При чем там была повилика, сказать теперь трудно; упоминание же «Кэмела» не произвело на Веруванну никакого впечатления: она как раз тогда обнаружила в своей рабочей рукописи досадный просчет автора и озабоченно и важно посоветовалась с Иреной, как быть, – тот взял и вывел пять отрицательных персонажей на трех положительных героев.
– А вы переставьте их наоборот, – порекомендовал я.
Ирена закашлялась и загасила сигарету. Вераванна не удостоила вниманием мое конструктивное предложение. Минуты две спустя она спросила у Ирены, что такое рундук.
– Большой такой ящик в виде ларя, – торопливо сказала Ирена: боялась, видно, что меня снова черт дернет за язык.
– А омшаник?
– Яма, поросшая мхом.
– Да нет, Ирена Михайловна, это погреб, куда пасечники в старину укрывали на зиму ульи, – сказал я только для того, чтобы нам встретиться глазами; мы и встретились, и я приласкал ее взглядом и укорил себя за стихотворение Ивашкевича.
– Смотрите-ка, какая энциклопедическая осведомленность, – картаво, с леденцом, наверно, под языком, надменно проговорила Вераванна. Я обернулся к ней и сказал, что помимо этого знаю еще, что согласными называются звуки, при произнесении которых воздух в полости рта встречает какую-нибудь преграду. Вераванна предположила, что на этом заканчиваются мои познания русского языка.
– Вы заблуждаетесь, – сказал я, – мне, например, известно и такое редкое слово, как труперда. Труперда! – повторил я, и Вераванна защемленно крикнула, что я хам, а я в свою очередь обозвал ее дурой…
Когда на второй день с утра я пошел к директору, на мне всё было выглажено, и галстук я повязал не двойным, а одинарным узлом, как носил он, манжеты моей рубашки выступали из рукавов пиджака на такую же примерно длину, как выпрастывались у Диброва его манжеты.
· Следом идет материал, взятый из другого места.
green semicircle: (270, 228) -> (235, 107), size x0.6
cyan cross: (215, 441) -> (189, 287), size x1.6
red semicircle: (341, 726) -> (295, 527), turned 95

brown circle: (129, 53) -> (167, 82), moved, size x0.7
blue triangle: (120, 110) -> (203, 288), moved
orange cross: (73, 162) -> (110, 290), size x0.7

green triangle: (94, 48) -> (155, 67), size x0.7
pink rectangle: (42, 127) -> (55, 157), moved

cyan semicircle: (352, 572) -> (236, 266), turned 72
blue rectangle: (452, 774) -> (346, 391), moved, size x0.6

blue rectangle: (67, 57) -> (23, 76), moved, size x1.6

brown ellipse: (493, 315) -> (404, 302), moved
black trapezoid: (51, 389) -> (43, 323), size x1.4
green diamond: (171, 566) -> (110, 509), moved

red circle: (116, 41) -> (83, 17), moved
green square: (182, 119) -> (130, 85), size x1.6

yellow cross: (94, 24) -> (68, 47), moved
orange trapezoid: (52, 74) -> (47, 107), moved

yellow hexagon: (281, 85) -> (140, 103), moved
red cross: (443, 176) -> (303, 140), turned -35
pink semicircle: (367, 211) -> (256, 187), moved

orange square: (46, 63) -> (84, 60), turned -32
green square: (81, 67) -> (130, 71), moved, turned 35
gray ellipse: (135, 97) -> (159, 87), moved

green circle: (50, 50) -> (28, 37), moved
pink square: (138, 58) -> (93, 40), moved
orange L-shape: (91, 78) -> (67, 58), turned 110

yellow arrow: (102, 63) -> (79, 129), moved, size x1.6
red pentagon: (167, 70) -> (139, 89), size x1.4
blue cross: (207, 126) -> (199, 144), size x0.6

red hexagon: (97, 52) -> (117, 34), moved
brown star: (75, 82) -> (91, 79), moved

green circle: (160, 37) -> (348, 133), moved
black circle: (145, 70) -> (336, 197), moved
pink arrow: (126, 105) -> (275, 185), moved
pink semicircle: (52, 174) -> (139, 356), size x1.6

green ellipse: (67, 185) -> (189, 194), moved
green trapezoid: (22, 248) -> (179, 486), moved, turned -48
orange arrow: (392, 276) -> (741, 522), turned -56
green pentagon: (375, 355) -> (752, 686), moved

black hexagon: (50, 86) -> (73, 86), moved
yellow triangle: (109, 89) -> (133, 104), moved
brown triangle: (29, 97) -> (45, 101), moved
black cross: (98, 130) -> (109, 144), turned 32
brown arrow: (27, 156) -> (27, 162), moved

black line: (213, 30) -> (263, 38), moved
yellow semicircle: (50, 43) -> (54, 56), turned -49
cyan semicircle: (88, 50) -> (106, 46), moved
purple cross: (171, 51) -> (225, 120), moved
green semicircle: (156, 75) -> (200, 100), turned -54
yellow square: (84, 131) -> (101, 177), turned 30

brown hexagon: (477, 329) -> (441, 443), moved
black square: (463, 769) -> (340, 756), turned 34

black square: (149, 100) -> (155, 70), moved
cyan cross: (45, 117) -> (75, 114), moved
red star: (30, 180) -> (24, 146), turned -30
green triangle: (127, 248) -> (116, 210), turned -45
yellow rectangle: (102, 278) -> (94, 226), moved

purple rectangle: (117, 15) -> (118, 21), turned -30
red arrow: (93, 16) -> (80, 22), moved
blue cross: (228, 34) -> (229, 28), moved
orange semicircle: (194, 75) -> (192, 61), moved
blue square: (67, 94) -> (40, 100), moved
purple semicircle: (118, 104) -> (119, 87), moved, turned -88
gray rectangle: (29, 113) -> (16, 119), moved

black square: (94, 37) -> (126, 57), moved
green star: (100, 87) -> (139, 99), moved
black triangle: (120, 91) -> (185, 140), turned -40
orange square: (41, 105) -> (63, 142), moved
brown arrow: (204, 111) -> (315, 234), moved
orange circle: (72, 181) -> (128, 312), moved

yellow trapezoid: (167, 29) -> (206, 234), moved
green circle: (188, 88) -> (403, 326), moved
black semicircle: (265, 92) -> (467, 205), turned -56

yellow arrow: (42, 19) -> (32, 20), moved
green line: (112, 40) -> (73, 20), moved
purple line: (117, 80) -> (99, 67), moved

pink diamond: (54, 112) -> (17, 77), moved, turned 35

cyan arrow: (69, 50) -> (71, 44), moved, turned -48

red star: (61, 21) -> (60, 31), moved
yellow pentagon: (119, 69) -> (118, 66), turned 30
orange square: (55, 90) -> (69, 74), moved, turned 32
Мне представлялся мой приход к нему не только достойным, но в какой-то степени даже доблестным, поскольку я добровольно решил посвятить его в сложность наших отношений с Вераванной.
Дибров встретил меня приветливо, с прежним оценивающим промельком в своих трудных глазах. Он пригласил меня сесть и спросил, что нового. Тогда возник большой тщеславный искус сказать ему о своей повести в молодежном журнале, – мне дорога была симпатия этого человека, но я удержался, так как давно предрешил войти однажды в этот кабинет окончательно полноправным автором, и надо было только узнать, уместно ли будет учинять на журнале дарственную надпись, – ее я продумал тоже давно и тщательно…
Дибров умел слушать не только ушами, но главным образом глазами, и это, пожалуй, была основная начальная причина того, что минут через десять я испытывал перед ним великий стыд и позор. Сперва в его глазах приметно проступало живое и немного снисходительное сочувствие ко мне, затем в них появилась ирония, разбавленная разочарованием, а под конец – не то недоумение, не то досада пополам с нетерпением; дело было в том, что я не мог объяснить ему, на чем мы разошлись с Вераванной по работе. Деловых разногласий, которые мешали бы нам нормально исполнять свои служебные обязанности, а значит, и давать повод к административному вмешательству в них директора, не существовало. В чем же после этого был смысл моего посещения директора? Такого служебного смысла в нем не было – и не могло быть; я самовольно присвоил себе право обратиться к нему как к человеку, знающему меня лишь по двум моим предыдущим посещениям этого кабинета, когда я выглядел тут по меньшей мере мальчишкой, нуждавшимся в директорском снисхождении. Оно мне и было оказано. Чего же я хочу сейчас? Этого я толком не знал. И тогда Дибров недовольно сказал:
– У тебя, дорогой мой, получается как в старой русской поговорке – не всё работа у мельника, а стуку вволю.
Я казался себе ничтожным и каким-то мусорным.
– Тебя надо пересадить куда-то, а куда – вот вопрос! – возбужденно, с неожиданным пылким участием ко мне сказал вдруг Дибров, до белков округлив глаза. – Запутался, понимаешь, среди двух женщин – и барахтается!
Поколебать эту его глобальную убежденность в том, что я запутался между Лозинской и Волнухиной, как воробей в застрехе, было не только невозможно, но, как я мгновенно сообразил, и не нужно, – Дибров ведь не выводы делал о моем аморальном поведении, а доброхотно устремился высвободить меня из застрехи. Та бессмысленная улыбка, что расцвела на моем лице, почему-то еще больше воодушевила его на непрошеную помощь в переселении.